__Problem__
The expected answer is a verbatim transcription of the lines below, beginning with the first and ending with the line that holds "47: (190, 819)", without pictures.

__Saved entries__
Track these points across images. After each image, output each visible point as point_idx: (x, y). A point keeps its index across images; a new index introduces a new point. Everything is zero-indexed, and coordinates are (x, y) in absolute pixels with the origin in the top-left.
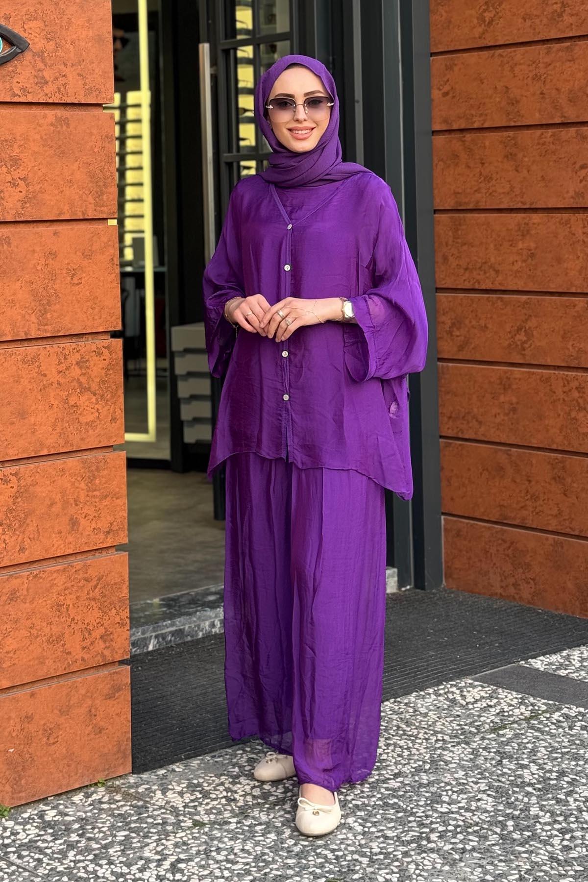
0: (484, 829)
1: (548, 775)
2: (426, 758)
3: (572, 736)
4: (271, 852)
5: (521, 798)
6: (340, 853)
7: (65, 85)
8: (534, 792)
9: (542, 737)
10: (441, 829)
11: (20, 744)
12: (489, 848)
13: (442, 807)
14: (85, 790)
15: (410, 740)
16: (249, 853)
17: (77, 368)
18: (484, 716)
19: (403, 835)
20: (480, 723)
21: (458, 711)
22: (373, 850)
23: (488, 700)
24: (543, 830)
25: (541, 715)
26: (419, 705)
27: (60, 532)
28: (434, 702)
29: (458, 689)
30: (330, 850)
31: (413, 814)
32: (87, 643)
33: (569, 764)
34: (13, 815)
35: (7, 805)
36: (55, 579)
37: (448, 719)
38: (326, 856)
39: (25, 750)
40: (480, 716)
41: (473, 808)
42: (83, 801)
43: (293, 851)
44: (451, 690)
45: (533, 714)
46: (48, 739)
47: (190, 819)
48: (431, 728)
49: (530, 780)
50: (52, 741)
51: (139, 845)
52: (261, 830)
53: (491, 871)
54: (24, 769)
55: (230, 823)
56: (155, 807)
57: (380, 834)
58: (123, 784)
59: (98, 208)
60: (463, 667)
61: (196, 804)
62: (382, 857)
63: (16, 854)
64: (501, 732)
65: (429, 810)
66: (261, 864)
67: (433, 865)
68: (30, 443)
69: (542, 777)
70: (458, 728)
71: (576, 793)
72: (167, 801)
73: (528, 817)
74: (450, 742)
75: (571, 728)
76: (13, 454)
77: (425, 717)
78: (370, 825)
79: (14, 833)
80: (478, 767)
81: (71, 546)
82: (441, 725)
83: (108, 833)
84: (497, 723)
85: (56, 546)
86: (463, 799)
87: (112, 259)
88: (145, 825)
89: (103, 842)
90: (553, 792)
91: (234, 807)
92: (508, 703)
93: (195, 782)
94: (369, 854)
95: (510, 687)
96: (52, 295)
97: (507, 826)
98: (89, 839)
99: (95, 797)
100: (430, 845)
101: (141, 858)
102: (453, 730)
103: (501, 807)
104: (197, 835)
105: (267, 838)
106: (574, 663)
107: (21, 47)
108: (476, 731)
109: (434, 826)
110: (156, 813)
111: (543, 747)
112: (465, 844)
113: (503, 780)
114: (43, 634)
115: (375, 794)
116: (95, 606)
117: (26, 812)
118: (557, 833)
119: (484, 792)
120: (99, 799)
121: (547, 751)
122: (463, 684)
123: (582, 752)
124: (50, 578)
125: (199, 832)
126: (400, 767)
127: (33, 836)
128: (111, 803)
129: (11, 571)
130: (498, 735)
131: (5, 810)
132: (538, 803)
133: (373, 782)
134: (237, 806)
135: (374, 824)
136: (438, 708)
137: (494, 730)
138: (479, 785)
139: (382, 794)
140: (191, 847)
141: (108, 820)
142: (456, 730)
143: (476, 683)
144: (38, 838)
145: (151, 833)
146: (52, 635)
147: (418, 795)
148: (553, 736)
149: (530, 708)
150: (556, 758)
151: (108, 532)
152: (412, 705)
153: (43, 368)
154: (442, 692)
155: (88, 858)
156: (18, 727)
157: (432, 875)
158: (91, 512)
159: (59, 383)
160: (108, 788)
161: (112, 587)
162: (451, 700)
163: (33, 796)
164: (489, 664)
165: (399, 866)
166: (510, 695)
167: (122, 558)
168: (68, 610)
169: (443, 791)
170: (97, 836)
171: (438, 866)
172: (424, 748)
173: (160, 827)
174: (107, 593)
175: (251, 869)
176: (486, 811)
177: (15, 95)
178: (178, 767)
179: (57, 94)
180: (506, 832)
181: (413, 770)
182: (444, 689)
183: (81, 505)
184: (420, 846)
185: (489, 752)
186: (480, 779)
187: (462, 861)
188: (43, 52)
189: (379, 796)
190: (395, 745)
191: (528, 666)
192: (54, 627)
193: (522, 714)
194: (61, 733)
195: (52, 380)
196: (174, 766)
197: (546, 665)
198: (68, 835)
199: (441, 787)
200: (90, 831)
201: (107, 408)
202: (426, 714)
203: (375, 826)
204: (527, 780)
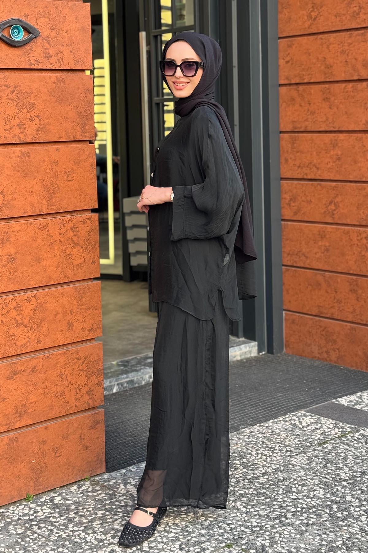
0: (319, 510)
1: (355, 474)
2: (281, 463)
4: (191, 525)
5: (340, 489)
6: (233, 526)
7: (62, 58)
8: (347, 485)
9: (349, 449)
10: (293, 510)
11: (39, 458)
12: (323, 523)
13: (292, 495)
14: (78, 483)
15: (271, 451)
16: (178, 526)
17: (71, 232)
18: (314, 435)
19: (270, 514)
20: (312, 440)
21: (298, 432)
22: (253, 524)
23: (315, 425)
24: (355, 511)
25: (347, 434)
26: (275, 428)
27: (62, 331)
28: (284, 426)
29: (297, 417)
30: (226, 524)
31: (275, 500)
32: (79, 396)
33: (367, 467)
34: (35, 499)
35: (31, 494)
36: (59, 359)
37: (292, 437)
38: (225, 528)
39: (42, 460)
40: (311, 435)
41: (311, 496)
42: (77, 491)
43: (204, 525)
44: (293, 418)
45: (343, 434)
46: (56, 454)
48: (283, 443)
49: (345, 477)
50: (58, 455)
51: (111, 520)
52: (184, 510)
53: (326, 538)
54: (41, 472)
56: (120, 494)
57: (256, 513)
58: (101, 479)
59: (83, 134)
60: (299, 403)
62: (258, 529)
63: (37, 526)
64: (325, 446)
65: (285, 497)
66: (186, 534)
67: (290, 534)
68: (43, 278)
69: (352, 476)
72: (127, 490)
73: (345, 502)
74: (295, 452)
75: (366, 443)
76: (33, 284)
77: (279, 436)
78: (250, 507)
79: (36, 512)
80: (312, 469)
81: (68, 339)
82: (289, 441)
83: (92, 512)
84: (322, 439)
85: (59, 339)
86: (305, 490)
87: (92, 165)
88: (114, 507)
89: (90, 518)
90: (359, 485)
92: (327, 427)
94: (250, 527)
95: (327, 416)
96: (56, 188)
97: (332, 508)
98: (81, 516)
99: (84, 488)
100: (287, 521)
101: (113, 529)
102: (296, 444)
103: (328, 496)
105: (189, 516)
106: (364, 401)
107: (35, 34)
108: (309, 445)
109: (289, 508)
110: (121, 498)
111: (351, 455)
112: (308, 520)
113: (328, 477)
114: (52, 392)
115: (252, 486)
116: (83, 374)
117: (43, 498)
118: (363, 513)
119: (317, 485)
120: (87, 489)
121: (353, 458)
122: (300, 414)
124: (56, 359)
126: (266, 468)
127: (47, 513)
128: (94, 492)
129: (33, 355)
130: (323, 448)
131: (30, 497)
132: (350, 493)
133: (250, 479)
136: (286, 430)
137: (320, 444)
138: (314, 480)
139: (256, 486)
141: (92, 503)
142: (298, 444)
143: (308, 414)
144: (50, 515)
145: (118, 512)
146: (57, 392)
147: (278, 487)
148: (356, 448)
149: (341, 430)
150: (359, 463)
151: (91, 330)
152: (270, 428)
153: (51, 232)
154: (287, 419)
155: (81, 529)
156: (38, 447)
157: (290, 541)
158: (81, 318)
159: (60, 241)
160: (91, 481)
161: (93, 363)
162: (294, 424)
163: (47, 488)
164: (314, 401)
165: (269, 535)
166: (328, 421)
167: (99, 345)
168: (67, 377)
169: (292, 484)
170: (85, 514)
171: (293, 535)
172: (280, 456)
173: (123, 508)
174: (90, 366)
175: (180, 537)
176: (319, 498)
177: (31, 64)
178: (133, 468)
179: (58, 64)
180: (332, 512)
181: (274, 471)
182: (288, 417)
183: (74, 314)
184: (281, 522)
185: (319, 459)
186: (314, 476)
187: (307, 532)
188: (48, 37)
189: (254, 487)
190: (262, 454)
191: (337, 403)
192: (58, 388)
193: (336, 434)
194: (63, 450)
195: (56, 239)
196: (131, 468)
197: (348, 402)
198: (68, 514)
199: (291, 482)
200: (82, 510)
201: (89, 255)
202: (279, 433)
203: (253, 507)
204: (342, 477)
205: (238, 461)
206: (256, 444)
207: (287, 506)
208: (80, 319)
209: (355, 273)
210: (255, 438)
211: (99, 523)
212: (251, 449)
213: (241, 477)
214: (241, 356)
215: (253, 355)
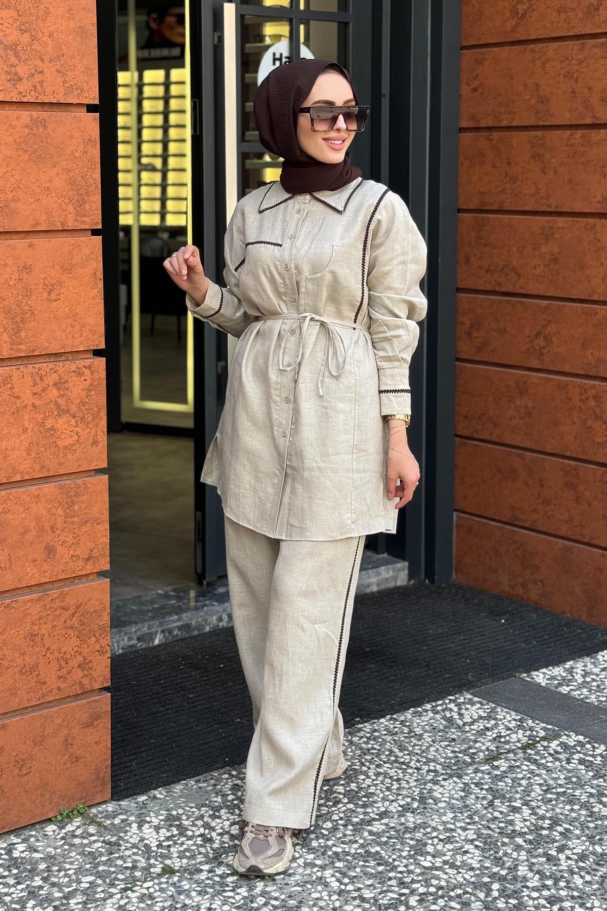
1: (540, 822)
2: (415, 794)
3: (569, 771)
5: (510, 852)
7: (41, 82)
8: (524, 844)
9: (537, 772)
10: (422, 890)
13: (425, 860)
15: (401, 769)
17: (54, 390)
18: (480, 742)
19: (380, 897)
20: (475, 751)
21: (453, 733)
23: (486, 721)
25: (539, 742)
26: (415, 725)
27: (35, 561)
29: (456, 706)
31: (394, 868)
32: (64, 672)
33: (563, 808)
36: (29, 609)
37: (442, 744)
40: (476, 741)
41: (458, 863)
42: (56, 833)
44: (449, 706)
45: (530, 742)
46: (20, 770)
47: (161, 862)
48: (425, 754)
49: (521, 828)
50: (24, 772)
51: (102, 895)
52: (232, 883)
55: (202, 871)
56: (129, 845)
58: (100, 813)
59: (79, 218)
61: (171, 843)
64: (496, 763)
68: (1, 469)
70: (452, 755)
71: (569, 849)
72: (141, 837)
73: (515, 878)
74: (442, 774)
75: (568, 761)
77: (419, 740)
78: (348, 881)
80: (468, 808)
81: (47, 574)
82: (435, 752)
84: (493, 751)
85: (29, 575)
86: (449, 850)
87: (95, 274)
88: (113, 869)
89: (67, 890)
90: (545, 845)
91: (209, 849)
92: (506, 726)
93: (174, 813)
95: (509, 706)
96: (27, 312)
97: (491, 889)
98: (53, 885)
99: (69, 828)
102: (446, 758)
103: (488, 864)
104: (164, 886)
105: (238, 894)
106: (576, 677)
108: (469, 760)
109: (414, 886)
110: (127, 853)
111: (538, 784)
113: (493, 826)
114: (15, 665)
115: (357, 839)
116: (72, 634)
118: (542, 901)
119: (472, 841)
120: (73, 831)
121: (542, 790)
122: (462, 700)
123: (577, 793)
124: (24, 608)
125: (167, 882)
126: (387, 804)
128: (84, 838)
130: (492, 767)
132: (527, 860)
133: (357, 823)
134: (212, 849)
135: (353, 879)
136: (434, 729)
138: (467, 832)
139: (365, 839)
140: (157, 902)
142: (450, 758)
143: (476, 699)
145: (118, 879)
146: (25, 665)
147: (402, 844)
148: (549, 770)
149: (528, 733)
150: (550, 800)
151: (88, 559)
152: (407, 724)
153: (16, 390)
154: (439, 708)
158: (70, 539)
159: (34, 406)
160: (83, 818)
161: (91, 615)
162: (449, 719)
166: (508, 715)
167: (103, 585)
169: (429, 838)
170: (61, 881)
172: (415, 780)
173: (128, 873)
174: (86, 621)
176: (472, 869)
178: (160, 793)
179: (33, 93)
181: (400, 809)
182: (441, 705)
183: (58, 532)
185: (482, 789)
186: (469, 824)
189: (361, 841)
190: (386, 775)
191: (529, 679)
192: (27, 658)
193: (519, 741)
194: (34, 763)
195: (26, 402)
196: (156, 792)
197: (548, 679)
198: (32, 880)
199: (428, 833)
200: (56, 873)
201: (88, 431)
202: (421, 735)
203: (353, 882)
204: (517, 828)
205: (341, 787)
206: (378, 755)
207: (413, 881)
208: (68, 540)
209: (574, 456)
210: (378, 742)
211: (80, 900)
212: (367, 764)
213: (341, 819)
214: (378, 585)
215: (399, 583)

__Written answer__
Track these points across images. After each image, output each visible point as point_idx: (x, y). A point keeps its index across images; a new index introduces a new point. Everything is zero-indexed, and coordinates are (x, y) in absolute pixels with the origin in the top-left.
0: (484, 829)
1: (548, 775)
2: (426, 758)
3: (572, 736)
4: (271, 852)
5: (521, 798)
6: (340, 853)
7: (65, 85)
8: (534, 792)
9: (542, 737)
10: (441, 829)
11: (20, 744)
12: (489, 848)
13: (442, 807)
14: (85, 790)
15: (410, 740)
16: (249, 853)
17: (77, 368)
18: (484, 716)
19: (403, 835)
20: (480, 723)
21: (458, 711)
22: (373, 850)
23: (488, 700)
24: (543, 830)
25: (541, 715)
26: (419, 705)
27: (60, 532)
28: (434, 702)
29: (458, 689)
30: (330, 850)
31: (413, 814)
32: (87, 643)
33: (569, 764)
34: (13, 815)
35: (7, 805)
36: (55, 579)
37: (448, 719)
38: (326, 856)
39: (25, 750)
40: (480, 716)
41: (473, 808)
42: (83, 801)
43: (293, 851)
44: (451, 690)
45: (533, 714)
46: (48, 739)
47: (190, 819)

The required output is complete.